I have the current power shell that works to add users to groups based on the condition that they are in a city and department. What I’d like to do is expand on that to filter down to only users who’s accounts are older than 90 days. Can anyone help?
get-aduser -filter{city -eq “City” -And department -eq “Whatever” -Or department -eq “Whatever2” } -SearchBase “MY OU INFO” | %{Add-ADGroupMember “Always” $_.SamAccountName}
First off, what exactly do you mean by “older than 90 days”? That could be creation date, last logon date, last password change, etc. So for argument’s sake lets go with creation date. Since that property is a datetimeobject, we can subtract it from the current date to get the age:
$age = ($(get-date) - $user.whencreated).days
probably the easiest way to do that is with the where-object cmdlet. Before you pipe the get-aduser output over to the add-adgroupmember cmdlet, instead pipe it over to where-object first like so:
get-aduser -properties whencreated -filter{city -eq "City" -And department -eq "Whatever" -Or department -eq "Whatever2" } -SearchBase "MY OU INFO" | where-object{($(get-date) - $_.whencreated).days -ge 90} | %{Add-ADGroupMember "Always" $_.SamAccountName}
Are you sure get-date can subtract from when created. They are in a different date format.
Example:
whencreated : 10/27/2017 4:06:14 PM
PS C:\Windows\system32> Get-Date
Wednesday, November 1, 2017 7:42:38 AM
I think I could use get-date -format d to get them to match up. But I am still not sure where I would insert the 90 days into all of it.

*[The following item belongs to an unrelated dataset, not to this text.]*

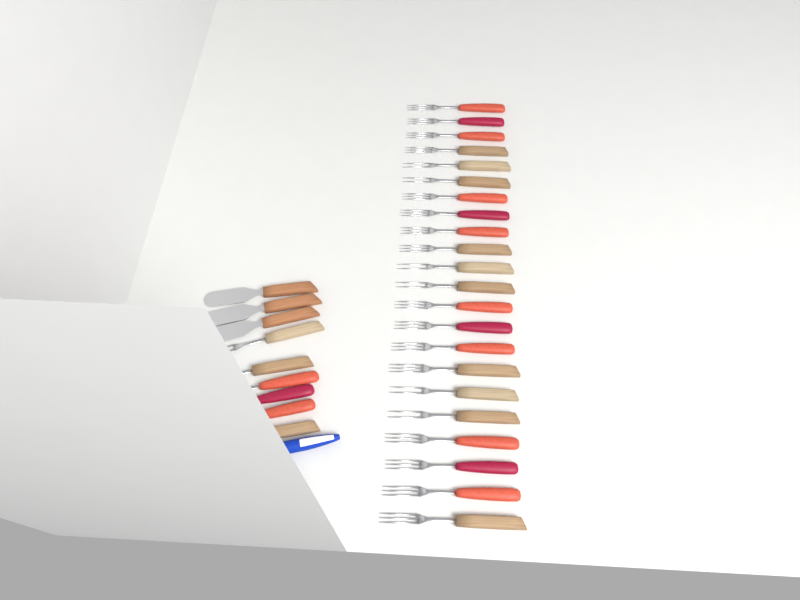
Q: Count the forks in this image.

Yep, that’s one of the great things about powershell. While both of those values look different they’re both objects of the type DateTime. So behind the scenes they are structured the same, and powershell knows exactly what to do when you do things like subtraction and addition. Do this real quick to create a couple of test variables.
$CreationDate = get-aduser testuser -properties whencreated | select -expandproperty whencreated $CurrentDate = get-date
Now you’ll probably see that they look similar. But more importantly if you run these commands you’ll see they both contain all the same properties.

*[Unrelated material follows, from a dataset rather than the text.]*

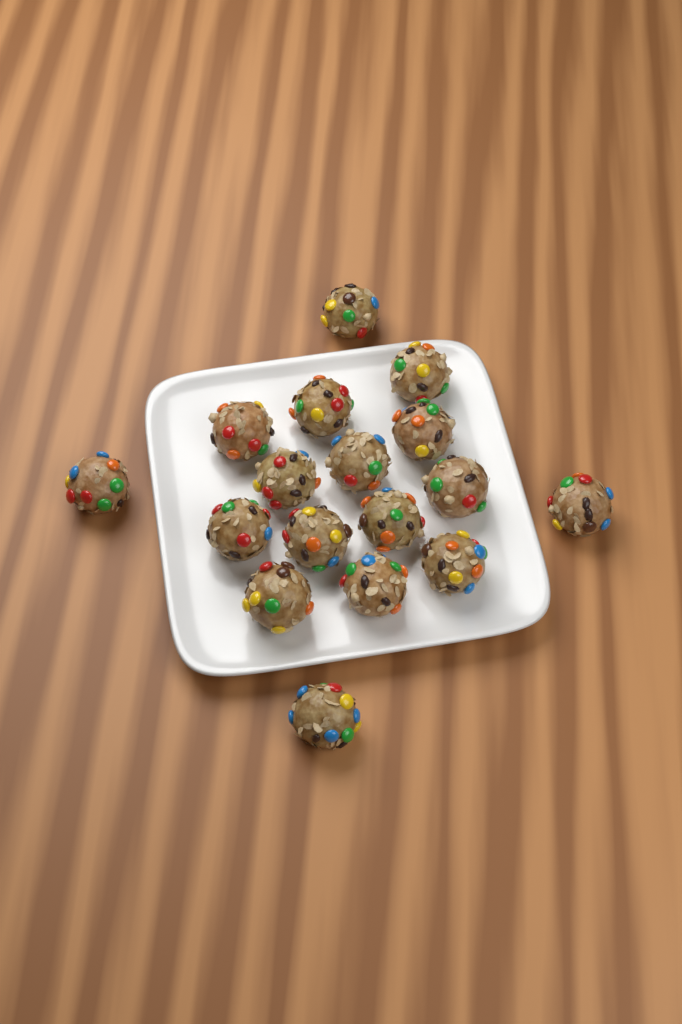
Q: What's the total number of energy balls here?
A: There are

$creationdate | format-list * $CurrentDate | format-list *
All the formatting stuff is really just for your eyeballs. Powershell still maintains the complete unformatted object for other operations. Now as for getting the days, what we’re doing when we subtract one date from the other is having powershell create a new object of type TimeSpan. To addon to the above example, run this:
$timespan = $currentdate - $creationdate $timespan | format-list *
So there you can see all the properties of the timespan object. One of those properties is days, which we can reference like any object property
$timespan.days
And that value is just an integer count of the number of days between the two date objects in the beginning example, so you can do your standard math operators on that.